### Extrait de page
╭──

Mme Gelfand : Il est vrai que les deux ordres de gouvernement ont élaboré des règlements sur la gestion des sables bitumineux; c'est clair. Cependant, en termes de programme de surveillance, le programme de surveillance des sables bitumineux est un programme, en un sens, extraordinaire. Cinquante millions de dollars vont être dépensés par année pour en examiner les effets cumulatifs. Ce genre de programme, à ce niveau-là, n'a été mis en œuvre dans le reste du Canada pour aucun autre gros projet.

En ce qui concerne le rôle d'Environnement Canada, les parties prenantes décident si elles veulent qu'Environnement Canada continue à collaborer au projet. Or, lorsque nous avons posé la question au ministère, il n'était pas clair s'il allait continuer ou non. Donc, nous avons fait une recommandation pour qu'Environnement Canada clarifie son rôle. Maintenant, nous constatons que l'Alberta a indiqué que, effectivement, elle voulait encore travailler avec Environnement Canada.

Le sénateur Boisvenu : Vous parlez de la surveillance de l'exploitation des sables bitumineux. On parle d'un rôle assez complexe entre les gouvernements provincial et fédéral. Est-ce que vous avez évalué, dans le cadre de votre vérification, le rôle ou la performance de la province?

Mme Gelfand : Nous ne l'avons pas fait, parce que ce n'est pas notre rôle d'auditer un autre ordre de gouvernement. Par contre, le vérificateur général de l'Alberta a produit un rapport sur le rôle de l'Alberta, à peu près en même temps que le nôtre. Il y a donc un autre rapport sur la façon dont le gouvernement de l'Alberta a géré la portion dont il était responsable, et qui a été présenté par le vérificateur général de l'Alberta.

Le sénateur Boisvenu : Lorsque vous examinez, globalement, l'intervention du gouvernement fédéral et celle du gouvernement provincial, et que vous observez la complexité du dossier des sables bitumineux, c'est tout de même récent. Cela ne s'apparente pas à l'industrie des papetières, qui date d'une centaine d'années. Comme vérificateur général, et ayant un point de vue externe, avez-vous l'impression que la gestion de toute cette complexité, en ce qui a trait à l'environnement, commence à être prise en main, et qu'on commence à exercer un contrôle de la situation?

Mme Gelfand : Je ne pense pas être en mesure de vous donner un avis à ce sujet, car notre examen s'est limité au programme de surveillance des effets environnementaux.

Le sénateur Boisvenu : Et non aux impacts.

Mme Gelfand : C'est ça; nous n'avons pas examiné la gestion ni la réglementation. Nous avons examiné la surveillance des effets environnementaux, le programme spécifique consacré à la surveillance.

[Traduction]

La sénatrice Seidman : Je vous remercie de votre exposé et je vous souhaite bonne chance dans votre retraite, monsieur Sloan.

╰──

### Consignes de l'exercice
1. Répondez aux questions suivantes d'après l'extrait sur les sables bitumineux.
(a) Quelle somme sera dépensée chaque année pour examiner les effets cumulatifs ?
(b) Qui a produit un rapport sur le rôle de l'Alberta ?
(c) À quoi Mme Gelfand dit-elle que l'examen s'est limité ?
2. Poursuivez l'extrait sur les sables bitumineux en rédigeant les répliques qui suivent l'intervention de la sénatrice Seidman.

### Matériel fourni
╭──

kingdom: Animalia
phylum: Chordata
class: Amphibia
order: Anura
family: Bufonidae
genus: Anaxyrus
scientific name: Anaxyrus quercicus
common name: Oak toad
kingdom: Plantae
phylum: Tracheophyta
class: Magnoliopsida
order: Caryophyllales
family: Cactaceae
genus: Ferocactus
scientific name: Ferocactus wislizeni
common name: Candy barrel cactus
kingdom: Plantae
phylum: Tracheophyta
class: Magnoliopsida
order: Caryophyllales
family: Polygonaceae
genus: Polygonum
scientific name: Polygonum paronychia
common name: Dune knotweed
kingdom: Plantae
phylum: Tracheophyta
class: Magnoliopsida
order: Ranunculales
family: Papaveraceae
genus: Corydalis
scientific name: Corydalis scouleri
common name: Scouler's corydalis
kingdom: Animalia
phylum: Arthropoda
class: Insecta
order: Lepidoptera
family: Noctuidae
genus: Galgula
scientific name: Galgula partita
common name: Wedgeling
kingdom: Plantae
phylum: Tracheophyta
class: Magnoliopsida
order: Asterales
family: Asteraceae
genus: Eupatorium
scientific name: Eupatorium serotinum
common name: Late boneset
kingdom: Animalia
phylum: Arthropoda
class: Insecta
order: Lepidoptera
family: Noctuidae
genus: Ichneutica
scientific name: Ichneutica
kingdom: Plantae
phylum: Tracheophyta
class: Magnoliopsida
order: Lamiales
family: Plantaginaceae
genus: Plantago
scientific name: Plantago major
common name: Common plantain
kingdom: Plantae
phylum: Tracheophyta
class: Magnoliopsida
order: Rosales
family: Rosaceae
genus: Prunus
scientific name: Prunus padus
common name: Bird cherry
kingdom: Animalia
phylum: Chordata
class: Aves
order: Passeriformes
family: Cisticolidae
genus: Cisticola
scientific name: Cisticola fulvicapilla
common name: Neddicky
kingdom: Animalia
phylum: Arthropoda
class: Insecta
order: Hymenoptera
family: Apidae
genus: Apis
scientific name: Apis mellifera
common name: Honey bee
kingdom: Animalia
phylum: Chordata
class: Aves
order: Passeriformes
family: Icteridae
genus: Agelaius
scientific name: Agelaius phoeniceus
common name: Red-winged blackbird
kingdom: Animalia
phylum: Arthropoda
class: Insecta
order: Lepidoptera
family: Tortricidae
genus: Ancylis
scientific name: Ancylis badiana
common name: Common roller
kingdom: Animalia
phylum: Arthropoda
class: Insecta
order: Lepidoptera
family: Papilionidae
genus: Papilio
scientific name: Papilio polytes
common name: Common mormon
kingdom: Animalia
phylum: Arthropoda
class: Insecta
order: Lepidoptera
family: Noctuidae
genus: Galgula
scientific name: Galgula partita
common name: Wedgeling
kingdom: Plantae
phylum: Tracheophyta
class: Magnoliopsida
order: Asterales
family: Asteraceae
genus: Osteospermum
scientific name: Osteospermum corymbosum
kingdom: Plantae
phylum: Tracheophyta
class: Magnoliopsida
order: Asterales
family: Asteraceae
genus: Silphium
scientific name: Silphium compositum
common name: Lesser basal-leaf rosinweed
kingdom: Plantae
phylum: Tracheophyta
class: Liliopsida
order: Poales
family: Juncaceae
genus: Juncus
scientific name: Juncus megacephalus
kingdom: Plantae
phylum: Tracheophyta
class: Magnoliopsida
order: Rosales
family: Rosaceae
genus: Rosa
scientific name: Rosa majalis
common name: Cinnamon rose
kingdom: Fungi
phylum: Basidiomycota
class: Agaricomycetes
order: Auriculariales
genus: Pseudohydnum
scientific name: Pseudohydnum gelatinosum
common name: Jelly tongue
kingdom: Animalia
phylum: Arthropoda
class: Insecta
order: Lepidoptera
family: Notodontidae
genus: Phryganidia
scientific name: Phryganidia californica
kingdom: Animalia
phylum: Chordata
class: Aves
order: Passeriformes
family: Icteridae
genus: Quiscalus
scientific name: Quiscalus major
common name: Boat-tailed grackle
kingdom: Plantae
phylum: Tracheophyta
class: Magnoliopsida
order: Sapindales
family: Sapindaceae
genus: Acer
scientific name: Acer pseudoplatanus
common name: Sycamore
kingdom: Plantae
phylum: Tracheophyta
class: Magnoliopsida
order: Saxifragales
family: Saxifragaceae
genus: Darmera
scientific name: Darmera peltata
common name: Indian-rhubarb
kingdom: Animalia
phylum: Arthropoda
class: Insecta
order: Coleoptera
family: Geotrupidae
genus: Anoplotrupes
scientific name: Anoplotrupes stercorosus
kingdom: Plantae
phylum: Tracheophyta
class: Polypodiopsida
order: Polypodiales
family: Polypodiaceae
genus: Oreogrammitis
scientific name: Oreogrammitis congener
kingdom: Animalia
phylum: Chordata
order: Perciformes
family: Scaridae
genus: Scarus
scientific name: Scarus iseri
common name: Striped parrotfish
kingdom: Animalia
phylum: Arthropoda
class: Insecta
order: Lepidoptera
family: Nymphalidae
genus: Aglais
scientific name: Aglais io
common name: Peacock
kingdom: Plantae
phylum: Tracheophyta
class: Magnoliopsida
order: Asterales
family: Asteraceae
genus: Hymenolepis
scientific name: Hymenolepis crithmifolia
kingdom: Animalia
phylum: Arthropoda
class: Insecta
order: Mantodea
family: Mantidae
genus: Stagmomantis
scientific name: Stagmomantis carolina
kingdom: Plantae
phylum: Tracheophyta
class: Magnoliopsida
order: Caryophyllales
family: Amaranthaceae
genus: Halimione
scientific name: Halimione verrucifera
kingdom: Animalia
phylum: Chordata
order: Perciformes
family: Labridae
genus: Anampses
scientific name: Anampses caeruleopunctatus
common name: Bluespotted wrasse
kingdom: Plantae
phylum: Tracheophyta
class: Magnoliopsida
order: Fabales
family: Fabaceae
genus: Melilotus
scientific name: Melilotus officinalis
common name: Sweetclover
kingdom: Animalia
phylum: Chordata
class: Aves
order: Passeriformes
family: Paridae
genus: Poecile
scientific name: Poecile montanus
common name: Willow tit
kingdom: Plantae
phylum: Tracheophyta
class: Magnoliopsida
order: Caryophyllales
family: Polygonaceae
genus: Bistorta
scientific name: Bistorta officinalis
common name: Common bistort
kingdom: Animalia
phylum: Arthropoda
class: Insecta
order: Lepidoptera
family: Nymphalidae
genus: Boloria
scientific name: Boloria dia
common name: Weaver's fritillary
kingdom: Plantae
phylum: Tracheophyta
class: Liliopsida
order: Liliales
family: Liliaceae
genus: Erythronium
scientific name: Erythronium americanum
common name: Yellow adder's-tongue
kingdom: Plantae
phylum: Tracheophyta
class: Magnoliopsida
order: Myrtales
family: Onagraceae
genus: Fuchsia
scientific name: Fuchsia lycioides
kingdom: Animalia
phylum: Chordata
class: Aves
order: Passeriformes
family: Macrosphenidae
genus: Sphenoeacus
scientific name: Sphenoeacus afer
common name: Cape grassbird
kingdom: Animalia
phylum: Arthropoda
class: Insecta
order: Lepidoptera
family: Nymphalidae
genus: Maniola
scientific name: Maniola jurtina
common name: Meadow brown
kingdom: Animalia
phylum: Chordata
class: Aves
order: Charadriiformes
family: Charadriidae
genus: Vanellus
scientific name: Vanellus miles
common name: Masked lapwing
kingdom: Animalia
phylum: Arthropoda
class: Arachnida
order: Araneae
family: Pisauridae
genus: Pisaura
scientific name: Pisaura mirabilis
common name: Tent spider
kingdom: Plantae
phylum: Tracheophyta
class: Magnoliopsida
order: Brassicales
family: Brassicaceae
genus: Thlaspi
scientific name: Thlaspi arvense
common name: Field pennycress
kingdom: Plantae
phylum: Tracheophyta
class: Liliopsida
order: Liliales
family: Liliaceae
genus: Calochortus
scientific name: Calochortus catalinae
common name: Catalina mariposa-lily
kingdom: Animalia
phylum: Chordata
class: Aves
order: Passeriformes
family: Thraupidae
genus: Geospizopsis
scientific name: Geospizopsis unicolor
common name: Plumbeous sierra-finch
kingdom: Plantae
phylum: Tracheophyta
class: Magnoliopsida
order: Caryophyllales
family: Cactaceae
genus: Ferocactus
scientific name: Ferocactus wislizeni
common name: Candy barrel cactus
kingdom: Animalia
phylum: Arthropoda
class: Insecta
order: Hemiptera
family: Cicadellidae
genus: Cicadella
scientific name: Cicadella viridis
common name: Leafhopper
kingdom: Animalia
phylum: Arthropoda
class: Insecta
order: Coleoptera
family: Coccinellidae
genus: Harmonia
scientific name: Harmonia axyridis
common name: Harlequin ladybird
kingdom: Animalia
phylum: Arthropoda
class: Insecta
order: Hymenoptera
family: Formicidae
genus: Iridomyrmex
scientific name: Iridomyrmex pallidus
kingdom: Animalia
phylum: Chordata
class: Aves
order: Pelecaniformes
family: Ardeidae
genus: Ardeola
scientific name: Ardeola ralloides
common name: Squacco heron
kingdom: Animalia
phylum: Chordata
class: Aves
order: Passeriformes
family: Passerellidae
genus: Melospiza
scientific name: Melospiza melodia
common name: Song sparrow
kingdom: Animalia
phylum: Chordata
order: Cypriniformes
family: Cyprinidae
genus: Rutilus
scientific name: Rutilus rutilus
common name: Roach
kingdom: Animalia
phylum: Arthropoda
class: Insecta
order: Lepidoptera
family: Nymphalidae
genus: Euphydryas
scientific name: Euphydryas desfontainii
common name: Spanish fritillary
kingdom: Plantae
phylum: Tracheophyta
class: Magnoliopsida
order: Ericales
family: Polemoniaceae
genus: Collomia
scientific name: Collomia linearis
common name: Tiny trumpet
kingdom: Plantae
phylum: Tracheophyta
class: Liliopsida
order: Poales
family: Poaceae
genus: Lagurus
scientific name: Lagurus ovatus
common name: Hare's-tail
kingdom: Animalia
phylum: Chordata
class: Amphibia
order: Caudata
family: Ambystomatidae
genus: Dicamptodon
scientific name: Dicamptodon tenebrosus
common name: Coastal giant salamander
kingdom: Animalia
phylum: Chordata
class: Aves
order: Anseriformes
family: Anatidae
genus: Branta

╰──

### Réponses ci-dessous
1.
(a) Cinquante millions de dollars par année.
(b) Le vérificateur général de l'Alberta.
(c) Au programme de surveillance des effets environnementaux.

2.
Madame Gelfand, vous mentionnez assez souvent dans votre rapport que la clé pour atténuer les délais qui empêche les parties touchées d'effectuer une planification efficace, c'est d'assurer des relations bilatérales et tripartites plus étroites entre le gouvernement fédéral, les provinces et les territoires et l'industrie. Pouvez-vous nous expliquer quels sont les mécanismes fédéraux, provinciaux, territoriaux en place et peut-être nous dire ce que vous proposeriez pour les améliorer? Valent-elles la peine d'être améliorées ou devrait-on tout bonnement les remplacer?

Mme Gelfand : Puis-je vous demander à quel chapitre vous faites référence?

La sénatrice Seidman : Au chapitre 1 : L'atténuation des changements climatiques.

Mme Gelfand : Lors de notre vérification de 2012, nous nous sommes rendu compte qu'il y avait ce que j'appellerais des « comités de coordination » entre le gouvernement fédéral et les provinces et territoires. Deux ans plus tard, lorsque nous y sommes retournés en 2014, nous avons constaté que ces comités de coordination ne se réunissaient pas ou n'existaient plus, de sorte qu'il n'y avait plus de coordination générale. Nous avons observé qu'il y avait en fait des relations bilatérales : les fonctionnaires fédéraux travaillent avec chacune des provinces. Il arrive que les provinces collaborent entre elles, mais pas avec le gouvernement fédéral. Bref, il n'y a pas de coordination globale, puisque les rapports se limitent à des discussions bilatérales entre le gouvernement fédéral et les provinces.

Est-ce que cela répond à votre question?

La sénatrice Seidman : Il n'y a donc pas de mécanisme en place, d'après ce que vous dites.

Mme Gelfand : Il y en avait, mais ils n'existent plus.

La sénatrice Seidman : Par quoi devrait-on les remplacer? Avez-vous fait des propositions? Quelles seraient-elles?

Mme Gelfand : Je ne m'en rappelle pas de façon aussi détaillée. J'ai entendu dire, sans qu'il y ait eu de vérification — je ne peux donc pas vous le confirmer avec certitude — que les provinces se réunissaient chaque semaine pour se parler. C'est ce que j'ai compris, mais ce n'est pas vérifiable. Je ne l'ai pas vérifié.

Avons-nous fait une recommandation? J'ai oublié. Je m'excuse.

Mme Leach : J'aimerais dire que nous parlons un peu des accords d'équivalence. C'est l'une des raisons pour lesquelles Environnement Canada nous dit qu'il a adopté une approche bilatérale plutôt que multilatérale, puisqu'il essaie de négocier des accords d'équivalence, par exemple, avec la Saskatchewan et la Nouvelle-Écosse, sous le régime de la réglementation sur la production d'électricité au charbon.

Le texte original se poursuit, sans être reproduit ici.